Task objective:
Could you transcribe the passage from the rat asthma study on anti-MIF antibody, starting at "In the present study, the" up to and including "mechanism of OA-sensitisation."?
** Opening Document extract block **
The anti-MIF Ab dramatically reduced the number of neutrophils in BALF in the present study. Neutrophils are known to be increased in the airways of patients with status asthmaticus 28, during exacerbations of asthma 29 and in sputum from subjects with severe asthma 30. However, the role of neutrophils in asthma is not fully understood. The attenuation of the number of neutrophils may be partially attributed to the anti-inflammatory effect of anti-MIF Ab in the present model. The authors have previously reported that anti-MIF Ab inhibits lipopolysaccharide-induced neutrophil accumulation in rat lungs via its suppressive effect on MIP-2, a powerful neutrophil chemokine 7. Therefore, the suppression of MIP-2 might cause attenuation of the number of neutrophils in the rat asthma model.
In the present study, the anti-MIF Ab did not affect antigen-specific IgE in serum, which led to investigation of whether a single dose of anti-MIF Ab could exert its effect before OA inhalation. A single administration of anti-MIF Ab did not reduce the number of total cells and differential cell counts in BALF, suggesting that the serial injection of the anti-MIF Ab from OA sensitisation to 2 days after OA inhalation are necessary for its suppressive effect to be exerted. The total amount of anti-MIF Ab might be important for exertion of its effect. It was therefore concluded that anti-MIF Ab suppressed OA-induced airway inflammation by an independent mechanism of OA-sensitisation.
Glucocorticoids are currently the most effective anti-inflammatory agent in the treatment of asthma 31. However, it is widely recognised that a small proportion of patients, who are often named as steroid-resistant asthmatics, fail to respond to glucocorticoids. MIF might play a role in the blunt response to endogenous or exogenous steroids 5, 10. This consideration leads to the speculation that anti-MIF therapy may not only have direct anti-inflammatory effects, but also act by recovering the function of endogenous and/or exogenous glucocorticoids.
Finally, some comments should be made on the weakness of the experimental protocol in this study. First, quantitative assessment of airway hyperresponsiveness was not performed, particularly for naive rats and OA+anti-MIF Ab rats; this meant it was unclear how much anti-MIF Ab attenuated airway hyperresponsiveness in the OA-immunised lungs. Such assessment was not performed because the authors' specific interest lay in assuring that enhanced airway hyperresponsiveness by OA immunisation and inhalation was actually attenuated by anti-MIF Ab. Secondly, airway pressure was used to assess airway hyperresponsiveness, which is influenced by changes in both airway resistance and lung compliance. As the increased airway pressure was confirmed to return to baseline in a short time, the change of compliance, which is likely to be caused by lung parenchymal injury, could be negligible in the present study (data not shown).
In summary, the present manuscript has demonstrated that macrophage migration inhibitory factor is involved in the asthmatic response in the ovalbumin-sensitised rat asthma model. It has also been shown that bronchial epithelium is a potent source of macrophage migration inhibitory factor in this asthma model. The anti-macrophage migration inhibitory factor antibody also significantly attenuated ovalbumin-induced airway inflammation and airway hyperresponsiveness. Although these data support the concepts that macrophage migration inhibitory factor plays an important role in asthma and anti-macrophage migration inhibitory factor antibody may have a therapeutic potential for asthma, further investigations are necessary to fully understand the mechanism of the effect of anti-macrophage migration inhibitory factor antibody on asthma pathology and to examine the therapeutic potential of the anti-macrophage migration inhibitory factor antibody in human asthma.
** Closing Document extract block **
** Opening Supplied information block **
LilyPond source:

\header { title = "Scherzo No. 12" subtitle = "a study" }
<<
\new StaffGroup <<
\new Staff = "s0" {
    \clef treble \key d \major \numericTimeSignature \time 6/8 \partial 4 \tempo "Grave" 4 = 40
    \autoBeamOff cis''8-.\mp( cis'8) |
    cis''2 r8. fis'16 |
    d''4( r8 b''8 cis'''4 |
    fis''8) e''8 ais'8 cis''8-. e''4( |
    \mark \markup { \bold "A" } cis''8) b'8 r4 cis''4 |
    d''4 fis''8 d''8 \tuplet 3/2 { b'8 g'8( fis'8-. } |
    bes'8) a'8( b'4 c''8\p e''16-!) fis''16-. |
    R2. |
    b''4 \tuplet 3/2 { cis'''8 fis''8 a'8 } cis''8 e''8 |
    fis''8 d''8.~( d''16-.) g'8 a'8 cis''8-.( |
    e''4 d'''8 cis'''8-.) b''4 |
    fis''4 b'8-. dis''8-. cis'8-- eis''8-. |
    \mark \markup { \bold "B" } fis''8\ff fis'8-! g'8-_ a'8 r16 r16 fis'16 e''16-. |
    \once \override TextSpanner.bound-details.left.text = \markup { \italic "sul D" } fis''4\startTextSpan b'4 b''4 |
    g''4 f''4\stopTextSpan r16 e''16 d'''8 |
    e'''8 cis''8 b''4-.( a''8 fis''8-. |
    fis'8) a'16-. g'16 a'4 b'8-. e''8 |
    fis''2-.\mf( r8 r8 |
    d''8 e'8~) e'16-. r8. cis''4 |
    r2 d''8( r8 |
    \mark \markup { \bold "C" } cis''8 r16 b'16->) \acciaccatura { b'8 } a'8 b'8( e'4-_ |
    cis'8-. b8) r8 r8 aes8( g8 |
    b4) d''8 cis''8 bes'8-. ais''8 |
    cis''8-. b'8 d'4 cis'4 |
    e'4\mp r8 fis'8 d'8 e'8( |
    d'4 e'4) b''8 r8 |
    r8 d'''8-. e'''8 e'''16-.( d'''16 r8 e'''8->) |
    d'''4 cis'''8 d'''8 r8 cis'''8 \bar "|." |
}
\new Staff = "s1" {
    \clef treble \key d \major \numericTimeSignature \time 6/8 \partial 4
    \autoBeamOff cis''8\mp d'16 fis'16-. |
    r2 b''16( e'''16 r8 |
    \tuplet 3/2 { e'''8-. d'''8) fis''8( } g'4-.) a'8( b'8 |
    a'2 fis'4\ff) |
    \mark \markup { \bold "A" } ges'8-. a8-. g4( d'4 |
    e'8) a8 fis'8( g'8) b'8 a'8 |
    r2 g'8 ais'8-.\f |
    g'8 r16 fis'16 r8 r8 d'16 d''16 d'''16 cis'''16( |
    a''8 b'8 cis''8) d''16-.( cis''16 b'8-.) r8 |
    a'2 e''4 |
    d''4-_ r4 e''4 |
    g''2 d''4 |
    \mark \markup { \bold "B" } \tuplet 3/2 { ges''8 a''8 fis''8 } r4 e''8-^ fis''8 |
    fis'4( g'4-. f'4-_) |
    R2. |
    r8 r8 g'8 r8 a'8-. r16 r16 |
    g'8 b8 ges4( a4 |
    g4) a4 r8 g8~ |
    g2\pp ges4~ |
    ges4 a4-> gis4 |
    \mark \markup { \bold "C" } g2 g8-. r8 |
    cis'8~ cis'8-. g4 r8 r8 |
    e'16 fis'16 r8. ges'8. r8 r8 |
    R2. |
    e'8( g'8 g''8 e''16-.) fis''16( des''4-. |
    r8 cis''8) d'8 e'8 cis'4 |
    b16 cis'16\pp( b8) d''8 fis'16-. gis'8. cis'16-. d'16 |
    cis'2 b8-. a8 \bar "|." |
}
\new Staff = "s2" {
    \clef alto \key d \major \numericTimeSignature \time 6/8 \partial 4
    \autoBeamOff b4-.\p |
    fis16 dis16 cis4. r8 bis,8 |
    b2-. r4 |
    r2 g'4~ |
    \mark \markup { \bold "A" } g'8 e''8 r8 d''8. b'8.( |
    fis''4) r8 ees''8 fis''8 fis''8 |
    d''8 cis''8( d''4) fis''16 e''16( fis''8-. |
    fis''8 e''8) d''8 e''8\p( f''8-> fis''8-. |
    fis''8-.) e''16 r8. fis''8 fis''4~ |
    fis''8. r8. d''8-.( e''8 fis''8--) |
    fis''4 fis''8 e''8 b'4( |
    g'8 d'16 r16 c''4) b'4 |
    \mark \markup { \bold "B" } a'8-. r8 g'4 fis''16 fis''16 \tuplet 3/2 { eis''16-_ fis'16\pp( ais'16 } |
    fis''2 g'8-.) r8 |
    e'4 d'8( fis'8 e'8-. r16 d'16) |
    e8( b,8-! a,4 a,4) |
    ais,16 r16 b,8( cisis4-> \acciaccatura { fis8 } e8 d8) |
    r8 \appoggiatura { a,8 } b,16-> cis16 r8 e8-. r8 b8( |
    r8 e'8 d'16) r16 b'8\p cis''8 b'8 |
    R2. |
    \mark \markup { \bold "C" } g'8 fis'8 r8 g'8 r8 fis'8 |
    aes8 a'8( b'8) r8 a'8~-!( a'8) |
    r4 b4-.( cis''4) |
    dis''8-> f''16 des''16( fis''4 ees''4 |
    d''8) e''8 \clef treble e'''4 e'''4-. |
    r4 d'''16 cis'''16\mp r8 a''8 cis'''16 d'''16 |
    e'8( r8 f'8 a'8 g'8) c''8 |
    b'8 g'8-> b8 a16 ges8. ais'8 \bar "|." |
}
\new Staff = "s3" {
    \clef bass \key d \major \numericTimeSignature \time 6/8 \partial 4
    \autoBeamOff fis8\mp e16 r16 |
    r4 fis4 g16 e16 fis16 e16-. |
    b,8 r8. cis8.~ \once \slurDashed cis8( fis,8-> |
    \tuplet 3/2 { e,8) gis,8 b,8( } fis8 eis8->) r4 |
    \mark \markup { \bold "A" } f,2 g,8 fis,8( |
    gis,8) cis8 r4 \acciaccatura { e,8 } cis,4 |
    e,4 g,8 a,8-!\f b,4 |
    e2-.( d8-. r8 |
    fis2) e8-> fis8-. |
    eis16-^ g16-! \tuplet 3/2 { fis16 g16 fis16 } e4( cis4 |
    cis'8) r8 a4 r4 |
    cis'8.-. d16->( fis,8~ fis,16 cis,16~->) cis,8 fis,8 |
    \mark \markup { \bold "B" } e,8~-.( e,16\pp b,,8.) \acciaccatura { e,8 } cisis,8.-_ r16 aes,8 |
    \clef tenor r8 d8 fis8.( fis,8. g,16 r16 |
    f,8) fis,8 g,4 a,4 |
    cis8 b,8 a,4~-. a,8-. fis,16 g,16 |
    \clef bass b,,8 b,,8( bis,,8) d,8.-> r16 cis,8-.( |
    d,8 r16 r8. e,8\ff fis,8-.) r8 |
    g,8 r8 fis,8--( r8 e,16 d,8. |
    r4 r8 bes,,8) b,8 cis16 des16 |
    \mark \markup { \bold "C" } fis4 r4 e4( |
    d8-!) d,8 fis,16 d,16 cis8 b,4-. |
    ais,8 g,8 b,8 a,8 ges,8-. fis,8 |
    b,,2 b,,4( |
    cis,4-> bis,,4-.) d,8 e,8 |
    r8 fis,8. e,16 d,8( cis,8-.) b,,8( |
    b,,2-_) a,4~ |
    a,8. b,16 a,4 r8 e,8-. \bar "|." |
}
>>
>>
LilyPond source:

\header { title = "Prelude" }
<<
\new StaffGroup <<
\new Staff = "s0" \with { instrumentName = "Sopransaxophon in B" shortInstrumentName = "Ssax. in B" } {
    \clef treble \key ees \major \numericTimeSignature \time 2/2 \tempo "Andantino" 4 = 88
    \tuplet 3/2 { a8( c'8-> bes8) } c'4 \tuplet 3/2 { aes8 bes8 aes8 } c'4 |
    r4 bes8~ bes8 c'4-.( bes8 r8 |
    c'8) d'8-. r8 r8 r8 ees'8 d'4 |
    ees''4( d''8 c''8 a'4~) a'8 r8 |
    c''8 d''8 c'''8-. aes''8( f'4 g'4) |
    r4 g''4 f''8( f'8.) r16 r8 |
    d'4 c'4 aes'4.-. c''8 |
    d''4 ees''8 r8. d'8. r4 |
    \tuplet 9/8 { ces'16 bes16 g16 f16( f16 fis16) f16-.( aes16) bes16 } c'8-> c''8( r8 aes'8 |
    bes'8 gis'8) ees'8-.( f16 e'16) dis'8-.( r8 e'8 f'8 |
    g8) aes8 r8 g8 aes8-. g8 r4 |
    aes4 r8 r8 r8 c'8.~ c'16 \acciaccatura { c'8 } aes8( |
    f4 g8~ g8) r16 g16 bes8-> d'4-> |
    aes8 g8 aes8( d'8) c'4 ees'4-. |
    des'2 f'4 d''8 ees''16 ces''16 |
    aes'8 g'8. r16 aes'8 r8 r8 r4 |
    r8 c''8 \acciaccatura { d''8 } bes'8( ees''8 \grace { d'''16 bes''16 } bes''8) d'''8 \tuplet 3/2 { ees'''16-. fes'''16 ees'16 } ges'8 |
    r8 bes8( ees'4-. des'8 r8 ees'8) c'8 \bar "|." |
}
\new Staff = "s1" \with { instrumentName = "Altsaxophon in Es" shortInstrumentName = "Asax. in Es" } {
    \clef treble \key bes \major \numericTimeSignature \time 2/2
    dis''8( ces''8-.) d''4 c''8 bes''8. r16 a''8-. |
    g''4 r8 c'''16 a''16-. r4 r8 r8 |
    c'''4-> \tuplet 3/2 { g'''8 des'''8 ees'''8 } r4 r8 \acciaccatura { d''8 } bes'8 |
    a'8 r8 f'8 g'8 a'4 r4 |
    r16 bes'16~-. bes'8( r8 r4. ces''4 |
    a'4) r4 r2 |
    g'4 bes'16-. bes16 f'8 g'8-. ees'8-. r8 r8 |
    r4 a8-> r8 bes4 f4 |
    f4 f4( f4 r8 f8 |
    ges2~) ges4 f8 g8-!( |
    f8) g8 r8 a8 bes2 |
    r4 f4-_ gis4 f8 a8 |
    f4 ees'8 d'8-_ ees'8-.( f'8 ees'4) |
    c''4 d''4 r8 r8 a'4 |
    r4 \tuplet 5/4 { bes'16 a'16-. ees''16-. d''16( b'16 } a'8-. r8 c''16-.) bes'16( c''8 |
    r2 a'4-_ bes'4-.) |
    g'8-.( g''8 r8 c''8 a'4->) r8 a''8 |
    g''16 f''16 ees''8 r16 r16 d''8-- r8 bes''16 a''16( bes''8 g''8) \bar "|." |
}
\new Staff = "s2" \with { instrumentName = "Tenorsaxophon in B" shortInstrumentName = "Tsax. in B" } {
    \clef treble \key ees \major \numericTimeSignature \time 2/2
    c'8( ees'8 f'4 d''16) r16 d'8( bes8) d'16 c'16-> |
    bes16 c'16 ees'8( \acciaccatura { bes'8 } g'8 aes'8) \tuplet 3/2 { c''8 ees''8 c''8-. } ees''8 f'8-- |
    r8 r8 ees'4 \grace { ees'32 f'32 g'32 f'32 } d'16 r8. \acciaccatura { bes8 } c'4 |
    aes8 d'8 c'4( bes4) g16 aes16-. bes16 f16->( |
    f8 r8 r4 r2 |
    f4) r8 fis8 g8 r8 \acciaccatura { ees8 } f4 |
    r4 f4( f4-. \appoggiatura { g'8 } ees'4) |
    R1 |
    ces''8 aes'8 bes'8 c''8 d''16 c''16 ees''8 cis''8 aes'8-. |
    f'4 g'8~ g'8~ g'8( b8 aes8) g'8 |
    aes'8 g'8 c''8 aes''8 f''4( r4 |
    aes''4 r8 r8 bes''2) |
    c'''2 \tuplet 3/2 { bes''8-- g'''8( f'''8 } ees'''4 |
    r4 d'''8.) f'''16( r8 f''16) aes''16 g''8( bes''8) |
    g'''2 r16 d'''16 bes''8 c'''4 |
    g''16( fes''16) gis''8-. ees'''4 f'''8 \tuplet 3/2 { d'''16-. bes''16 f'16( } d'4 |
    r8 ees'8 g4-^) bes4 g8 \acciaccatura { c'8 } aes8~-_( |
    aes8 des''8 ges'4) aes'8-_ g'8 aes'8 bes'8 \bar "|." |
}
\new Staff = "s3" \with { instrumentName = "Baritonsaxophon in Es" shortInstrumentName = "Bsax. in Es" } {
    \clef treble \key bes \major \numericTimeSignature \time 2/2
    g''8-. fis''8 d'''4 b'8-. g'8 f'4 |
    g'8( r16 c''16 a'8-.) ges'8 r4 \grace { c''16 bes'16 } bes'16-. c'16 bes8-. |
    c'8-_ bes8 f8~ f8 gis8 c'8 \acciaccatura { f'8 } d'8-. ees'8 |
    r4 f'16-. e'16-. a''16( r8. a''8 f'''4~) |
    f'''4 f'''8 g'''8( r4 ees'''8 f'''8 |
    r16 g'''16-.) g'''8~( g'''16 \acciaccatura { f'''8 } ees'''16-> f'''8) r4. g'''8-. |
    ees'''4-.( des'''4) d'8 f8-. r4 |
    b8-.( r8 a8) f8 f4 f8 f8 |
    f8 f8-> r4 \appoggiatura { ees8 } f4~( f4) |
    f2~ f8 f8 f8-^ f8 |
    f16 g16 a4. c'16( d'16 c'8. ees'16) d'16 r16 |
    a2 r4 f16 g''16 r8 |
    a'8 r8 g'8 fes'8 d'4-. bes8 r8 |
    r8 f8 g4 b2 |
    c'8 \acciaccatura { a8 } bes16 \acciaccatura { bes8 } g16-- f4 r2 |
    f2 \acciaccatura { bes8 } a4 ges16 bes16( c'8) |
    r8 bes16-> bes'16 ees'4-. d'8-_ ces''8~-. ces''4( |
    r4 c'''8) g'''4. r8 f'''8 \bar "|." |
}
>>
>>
** Closing Supplied information block **
Result of this exercise:
In the present study, the anti-MIF Ab did not affect antigen-specific IgE in serum, which led to investigation of whether a single dose of anti-MIF Ab could exert its effect before OA inhalation. A single administration of anti-MIF Ab did not reduce the number of total cells and differential cell counts in BALF, suggesting that the serial injection of the anti-MIF Ab from OA sensitisation to 2 days after OA inhalation are necessary for its suppressive effect to be exerted. The total amount of anti-MIF Ab might be important for exertion of its effect. It was therefore concluded that anti-MIF Ab suppressed OA-induced airway inflammation by an independent mechanism of OA-sensitisation.